‘Too many people praised him too much’: Analyst criticises ex-RBI Governor as forex falls to 10-month low

India’s foreign exchange reserves have plummeted to a 10-month low of $634 billion, down nearly $70 billion from their all-time high. Sandip Sabharwal, a prominent market analyst and former head of equity at SBI Mutual Fund, has attributed this decline and the broader economic slowdown to the policies of former Reserve Bank of India (RBI) Governor Shaktikanta Das.

Das, who served as RBI Governor from December 2018, to December 2024, retired last month after a six-year tenure. While his tenure was marked by critical moments such as the Covid pandemic and volatile global economic conditions, Sabharwal has raised sharp criticisms of Das’ approach to managing the economy.

Sabharwal took to social media to express his views, stating, “India’s Forex Reserves crash to a 10-month low of $640 billion. Nearly $70 billion off all-time highs. The previous RBI Governor’s foolish policy of keeping the INR stable and wasting huge Forex Reserves via spot and forward USD sales when the Dollar was in a tearaway rally against all currencies has created this scenario.”

“He (Das) also overestimated growth and kept liquidity tight and rates high, which has also led to a slowing economy. Too many people praised him too much, and he was running an autocratic policy which is costing the country now.”

During Das’ tenure, the RBI employed aggressive interventions in the forex market to stabilise the rupee amid global turbulence. While these actions were widely praised for providing immediate stability, critics argue they came at a cost, depleting reserves and tightening liquidity during crucial periods.

Market analysts have highlighted that during Das’ tenure, the RBI sold significant portions of its Forex reserves in spot and forward markets to shield the rupee from volatility. While the approach won praise for providing stability in the short term, it has drawn criticism for its long-term implications.

India’s foreign exchange reserves have now fallen for the fifth consecutive week, reaching $634.59 billion as of January 3, according to the latest RBI data. The reserves have dropped by nearly $70 billion from their all-time peak of $704.89 billion recorded in late September.

The rupee has faced persistent challenges in recent weeks, closing at 85.9650 to the dollar on Friday after briefly touching a record low of 85.97 during the session. This marks its tenth consecutive weekly decline, fueled by a strong dollar and reduced capital inflows as India’s economic growth slows.

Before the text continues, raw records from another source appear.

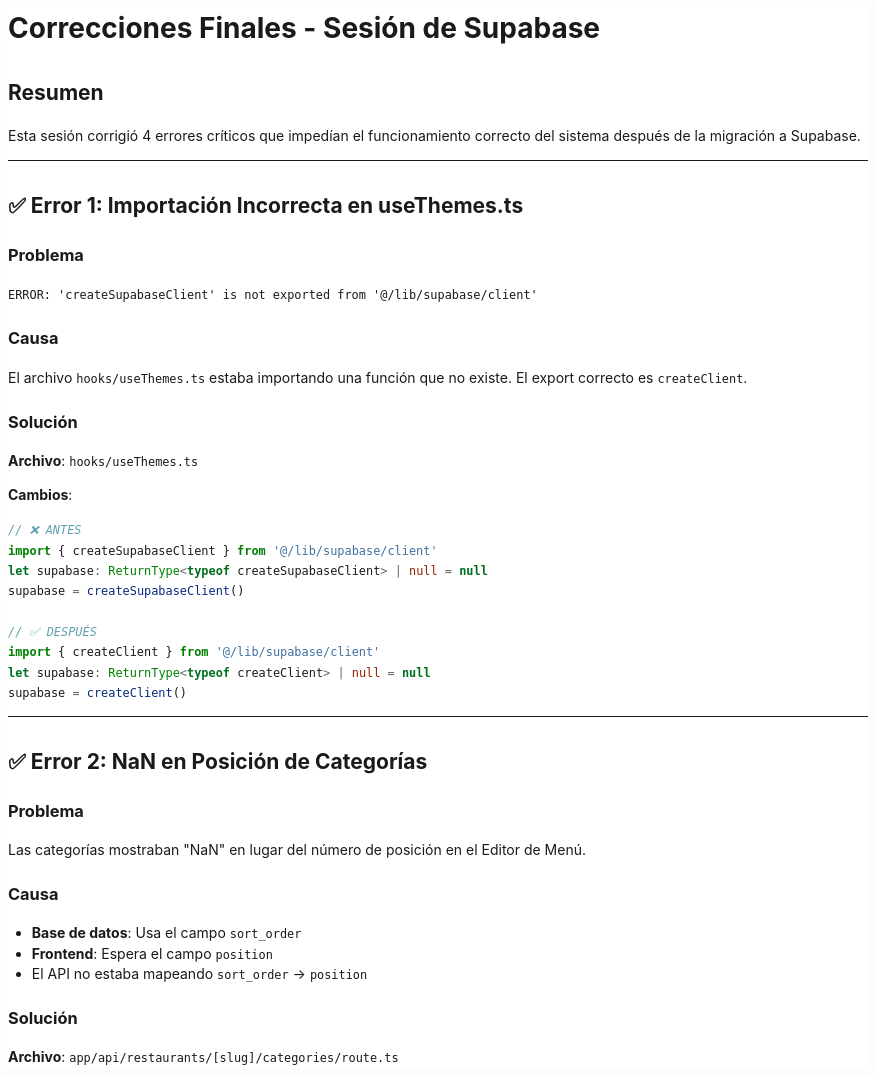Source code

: # Correcciones Finales - Sesión de Supabase

## Resumen
Esta sesión corrigió 4 errores críticos que impedían el funcionamiento correcto del sistema después de la migración a Supabase.

---

## ✅ Error 1: Importación Incorrecta en useThemes.ts

### Problema
```
ERROR: 'createSupabaseClient' is not exported from '@/lib/supabase/client'
```

### Causa
El archivo `hooks/useThemes.ts` estaba importando una función que no existe. El export correcto es `createClient`.

### Solución
**Archivo**: `hooks/useThemes.ts`

**Cambios**:
```typescript
// ❌ ANTES
import { createSupabaseClient } from '@/lib/supabase/client'
let supabase: ReturnType<typeof createSupabaseClient> | null = null
supabase = createSupabaseClient()

// ✅ DESPUÉS
import { createClient } from '@/lib/supabase/client'
let supabase: ReturnType<typeof createClient> | null = null
supabase = createClient()
```

---

## ✅ Error 2: NaN en Posición de Categorías

### Problema
Las categorías mostraban "NaN" en lugar del número de posición en el Editor de Menú.

### Causa
- **Base de datos**: Usa el campo `sort_order`
- **Frontend**: Espera el campo `position`
- El API no estaba mapeando `sort_order` → `position`

### Solución
**Archivo**: `app/api/restaurants/[slug]/categories/route.ts`
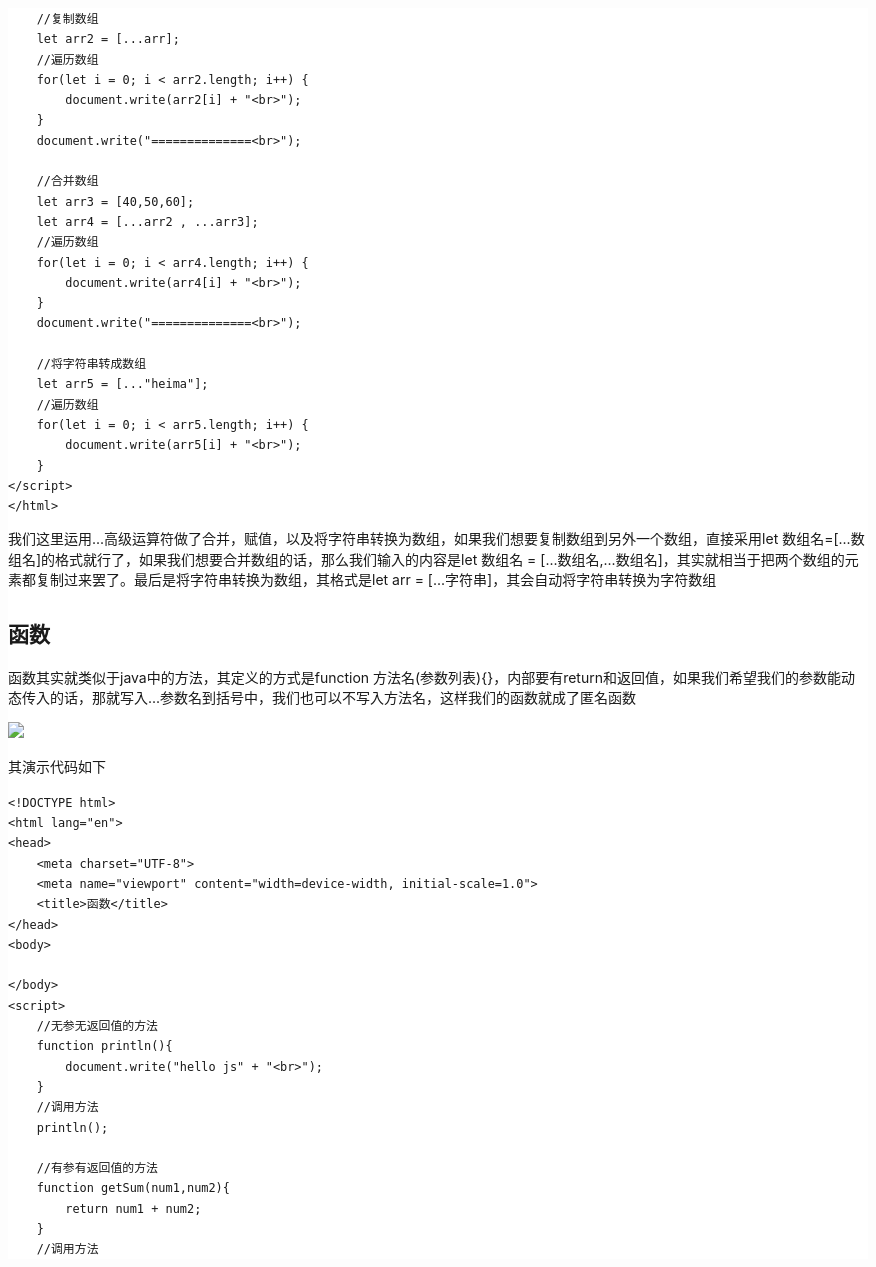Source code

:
 ```
    //复制数组
    let arr2 = [...arr];
    //遍历数组
    for(let i = 0; i < arr2.length; i++) {
        document.write(arr2[i] + "<br>");
    }
    document.write("==============<br>");

    //合并数组
    let arr3 = [40,50,60];
    let arr4 = [...arr2 , ...arr3];
    //遍历数组
    for(let i = 0; i < arr4.length; i++) {
        document.write(arr4[i] + "<br>");
    }
    document.write("==============<br>");

    //将字符串转成数组
    let arr5 = [..."heima"];
    //遍历数组
    for(let i = 0; i < arr5.length; i++) {
        document.write(arr5[i] + "<br>");
    }
</script>
</html>
```

我们这里运用...高级运算符做了合并，赋值，以及将字符串转换为数组，如果我们想要复制数组到另外一个数组，直接采用let 数组名=[...数组名]的格式就行了，如果我们想要合并数组的话，那么我们输入的内容是let 数组名 = [...数组名,...数组名]，其实就相当于把两个数组的元素都复制过来罢了。最后是将字符串转换为数组，其格式是let arr = [...字符串]，其会自动将字符串转换为字符数组

## 函数

函数其实就类似于java中的方法，其定义的方式是function 方法名(参数列表){}，内部要有return和返回值，如果我们希望我们的参数能动态传入的话，那就写入...参数名到括号中，我们也可以不写入方法名，这样我们的函数就成了匿名函数

![](https://rolin-typora.oss-cn-guangzhou.aliyuncs.com/WEBRESOURCE03172161b7a9c4da4811562436e2573f.png)

其演示代码如下

```
<!DOCTYPE html>
<html lang="en">
<head>
    <meta charset="UTF-8">
    <meta name="viewport" content="width=device-width, initial-scale=1.0">
    <title>函数</title>
</head>
<body>

</body>
<script>
    //无参无返回值的方法
    function println(){
        document.write("hello js" + "<br>");
    }
    //调用方法
    println();

    //有参有返回值的方法
    function getSum(num1,num2){
        return num1 + num2;
    }
    //调用方法
```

Nomura analysts noted that the RBI’s interventions may have inadvertently led to increased capital outflows and “dollar hoarding” as market participants anticipate further rupee depreciation. They added that changes in foreign currency assets within the reserves are influenced not only by market interventions but also by fluctuations in the value of foreign holdings.

India’s economic trajectory also signals a slowdown, with the Central Statistics Office projecting GDP growth of 6.4% for fiscal 2024-25, the slowest in four years. The RBI revised its own projection for the previous fiscal year downward from 7.2% to 6.6%, underlining concerns about the country’s decelerating economic momentum.